1. I actually think that we do care about all the talent and knowledge inside organizations. What happens usually is that if your company is siloed and large enough, you may not meet, nor the company will be able to know about these wonderful internal resources. The use of social media allows you to learn about what you've got internally, gage the level of energy and interest in collaboration across functions and departments and see who's a natural at doing social media. An email thread, as attached as we've become to those, just won't accomplish this. As Jeremy Burton, President and CEO of Serena software says, employees will engage in social media anyway, why not put it out in the open and allow them to contribute to the business with social media? [tip of the hat to Shel Holtz via Twitter]
2. Customers want to know that they've come to right place and they would like to hear it from you. When people talk about authenticity and transparency they don't actually expect you to open your books to them, what they're saying is "talk to us like normal humans do" and "tell it like it is". We've gotten used to cloaking what we do and hiding the payoff behind reasonable empty language, which we keep borrowing from each other. There are ways to tell the truth and still own the ways to make something happen (or fix what is broken) for your customers. Denial or cover up are just that -- retardants and repellents. Dell got the message and is doing something about it. The aim is not perfection, as you might have thought of in a brochure or web site, the aim is listening and responding -- it's open ended and two-way conversation.
It is essential to show tangible value beyond the creation of community and internal engagement. These activities take time and attention away from other pursuits and those are precious assets. Whether ROI equals return on investment, return on involvement or return on influence, knowing the "return" part matters a great deal. We talked about feedback before. Measurement is an important form of feedback.
- Kami Huyse, who just presented on the topic and has written extensively about social media measurement before, posted a set of questions on resources and methodologies and asked for examples.

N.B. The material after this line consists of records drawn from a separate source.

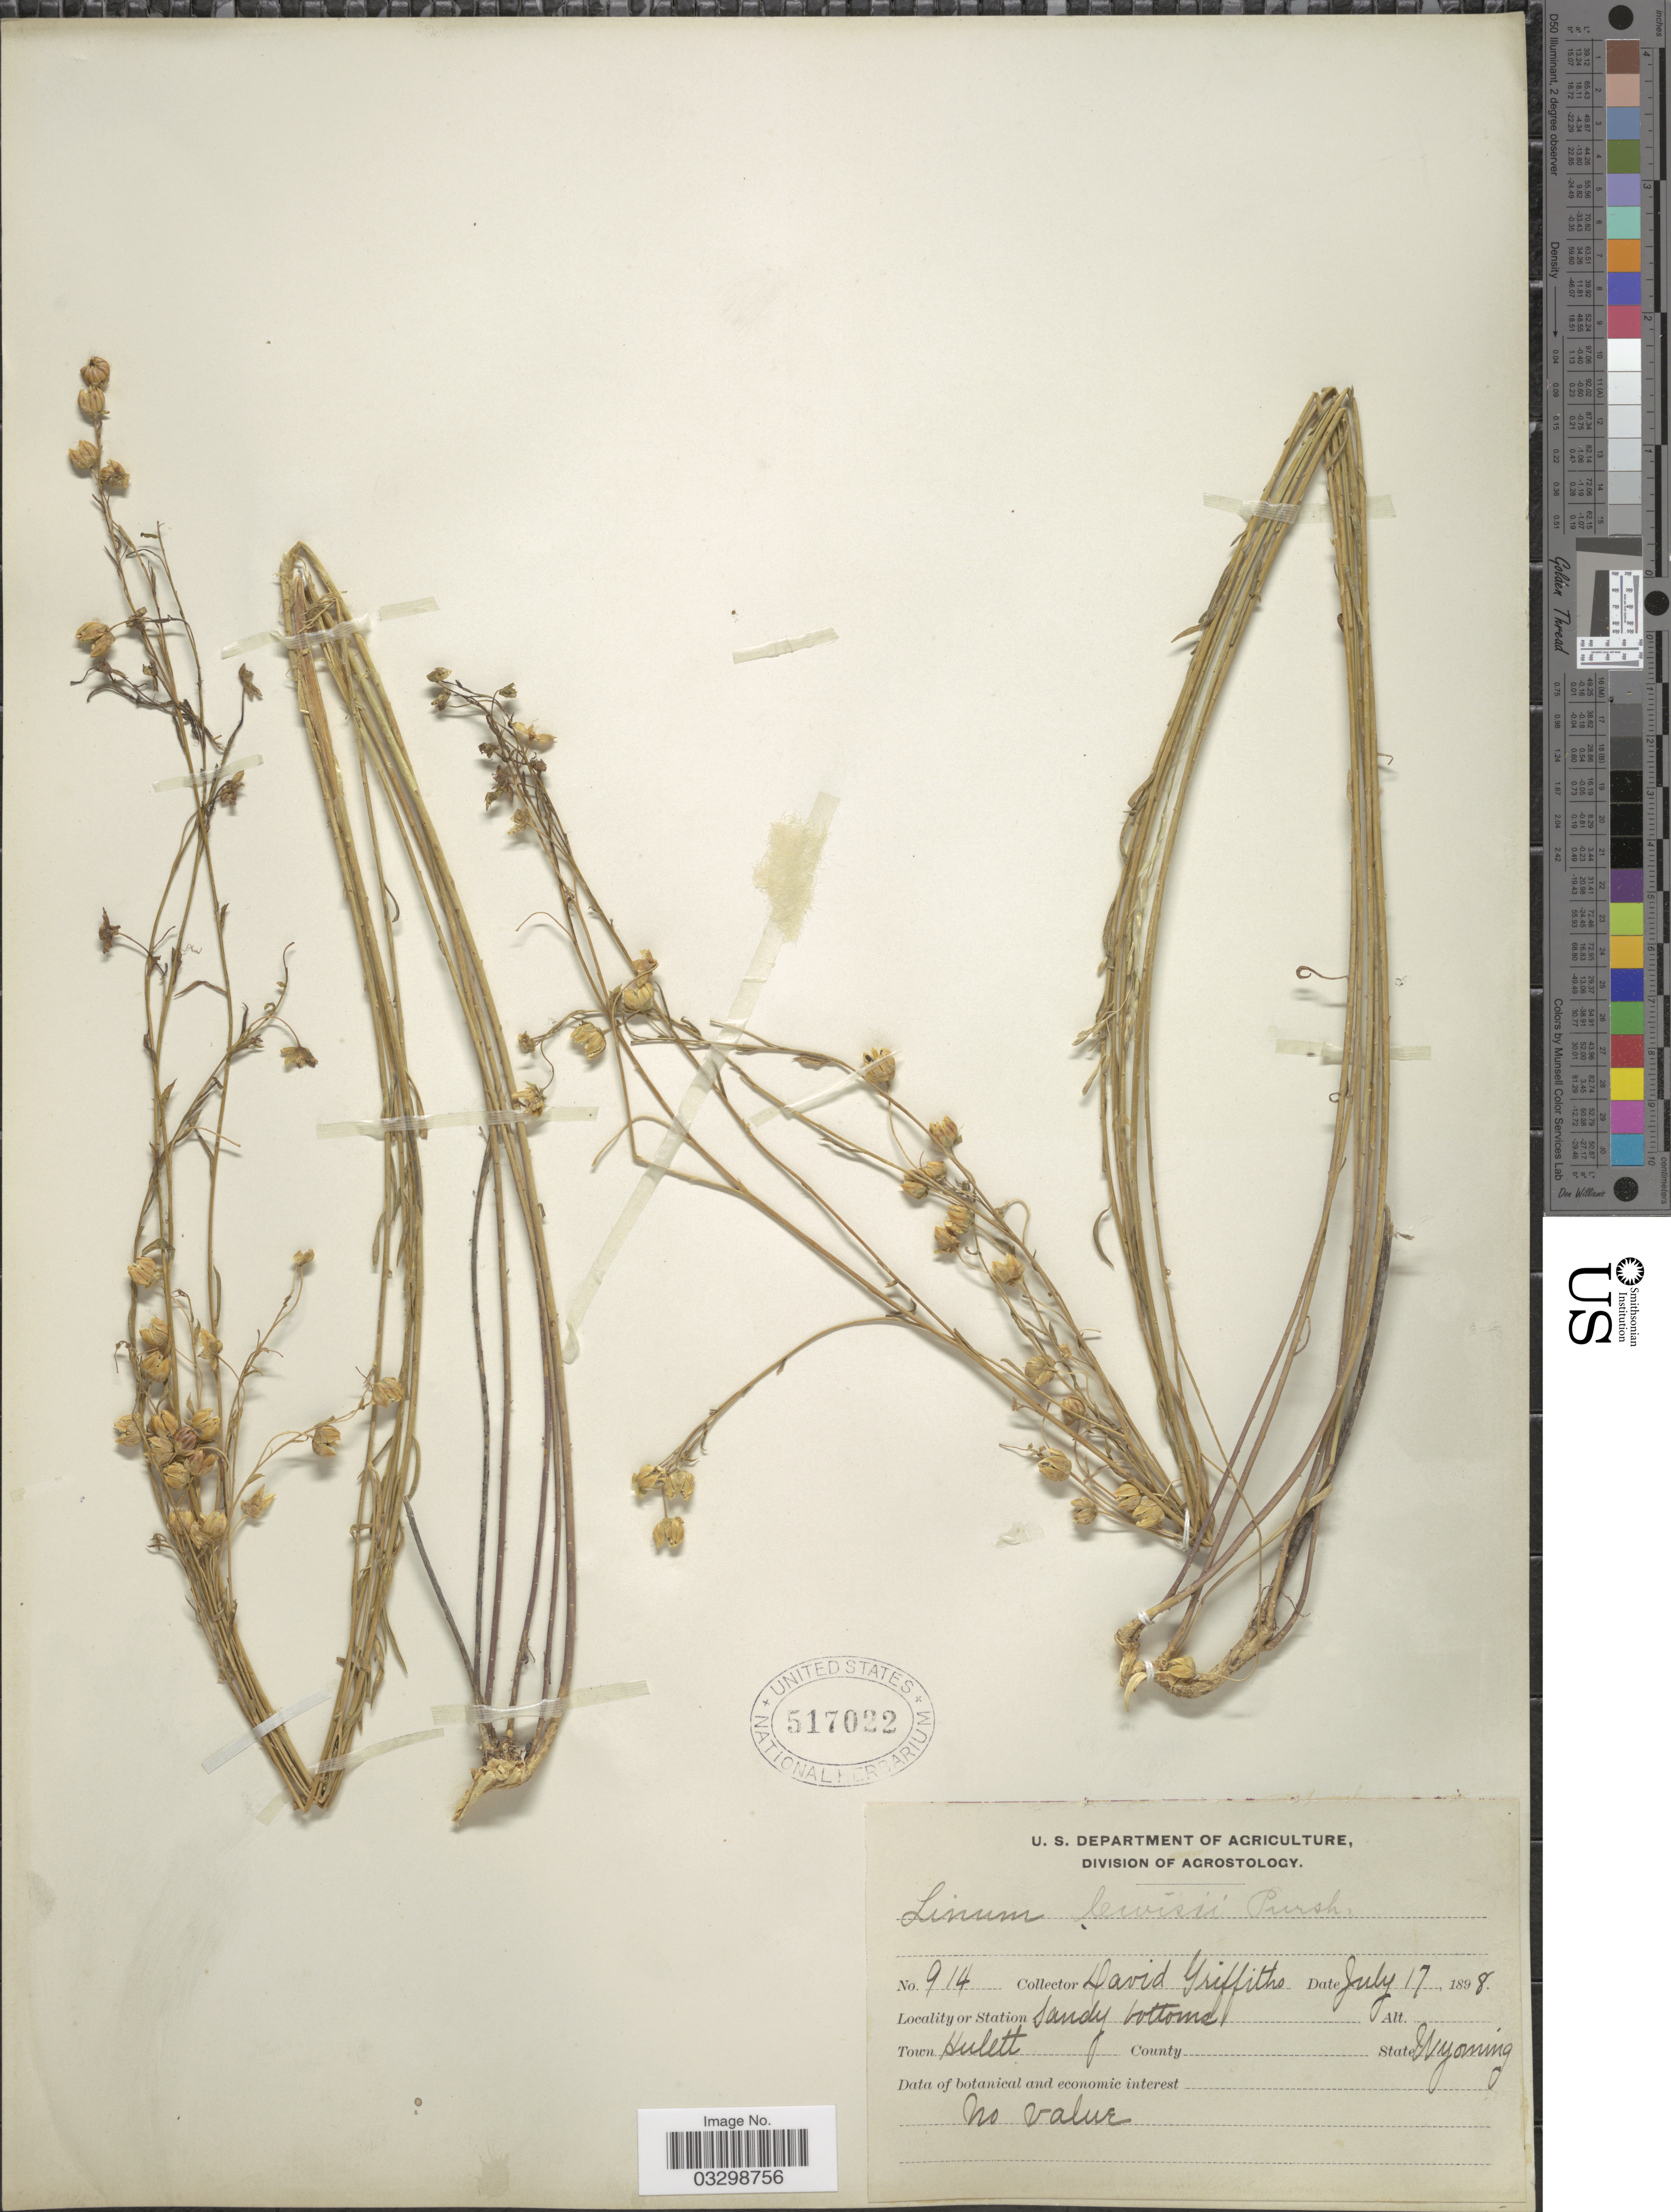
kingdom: Plantae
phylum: Tracheophyta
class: Magnoliopsida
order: Malpighiales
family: Linaceae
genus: Linum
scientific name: Linum lewisii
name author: Pursh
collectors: D. Griffiths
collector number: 914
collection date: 1898-07-17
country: United States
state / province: Wyoming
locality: Town Hulett.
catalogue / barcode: US 517022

- Connie Bensen wrote a very detailed post on measurement, social media and ROI sharing what she plans to measure in quantitative and qualitative terms and the metrics of the ACDSee blog.
There are several tools that measure different things:
- Traffic (Google Analytics or some other system) -- here you may look at new vs. returning visitors, time spent on the site, number of pages viewed and learn if your social media site is sticky.
- Influence as in reach (FeedBurner RSS -- important enough to be considered separately as they go beyond reach, they show the reader is vested in some way with the content).
- Influence as in volume (all the social networks, Technorati, company articles submitted to social bookmarking like Digg, del.icio.us, etc.) -- you may know that the inbound links Technorati counts expire every six months. To be counter properly you also need to make sure your domain is mapped correctly.
- Influence (Google Alerts) -- mentioned elsewhere but not linked
Some of the metrics for Conversation Agent are:
- 25.6% returning visitors and 74.4% new;
- 3:25 avg. time on the site
- 30,520 visits in the last 4 months
- 989 RSS subscribers
- 25 live hits in between 7-12 minutes
- PR6 -- Google PageRank
- 1,904 comments on 375 posts -- 5:1 ratio
- 99 trackbacks
- 568 authority or links back to the site in the last six months (Technorati)
- Between 40-45% of visitors find this blog through organic searches and an average of 34% come here from other sites.
These are the numbers and I find both the steady rise in number of subscribers and the number of links encouraging. Numbers are easy. If you dig a little deeper, you may also gain insights into what content and topics are sparking interest, which goes to satisfying what your audience wants to read about and is receptive to. I find that kind of information more exciting than many ratios and statistics.
Let's not forget that ROI is not always about cash. What about another kind of influence? Less directly measurable, yet sometimes more powerful. What actions are people taking as a result of reading or engaging with you? Are they buying your products? Are they telling you about their needs? Are they requesting to speak with someone from your company? Are they willing to provide testimonials and referrals to you?
As for case studies or examples, I have built and maintained this blog to show rather than tell that it can be done, even by one person. When the commitment and the desire to connect are there, the medium is less difficult to get -- social media is mostly about attitude: listening, being open and sincere. Especially in light of what the offering here is -- connecting ideas and people.
This is a meme and I would like to invite other social media practitioners to the conversation on any methodologies they would recommend and of course to share their experience:
- Toby Bloomberg, Diva Marketing
- Rohit Bhagava, Influential Marketing Blog
- Patrick Shaber, The Lonely Marketer
- David Reich, My 2 Cents
- Greg Verdino
- Marta Kagan, The Secret Diary of a Bona Fide Marketing Genius
What proof of the effectiveness of social media are you providing businesses? How do you measure ROI? Let's continue the conversation.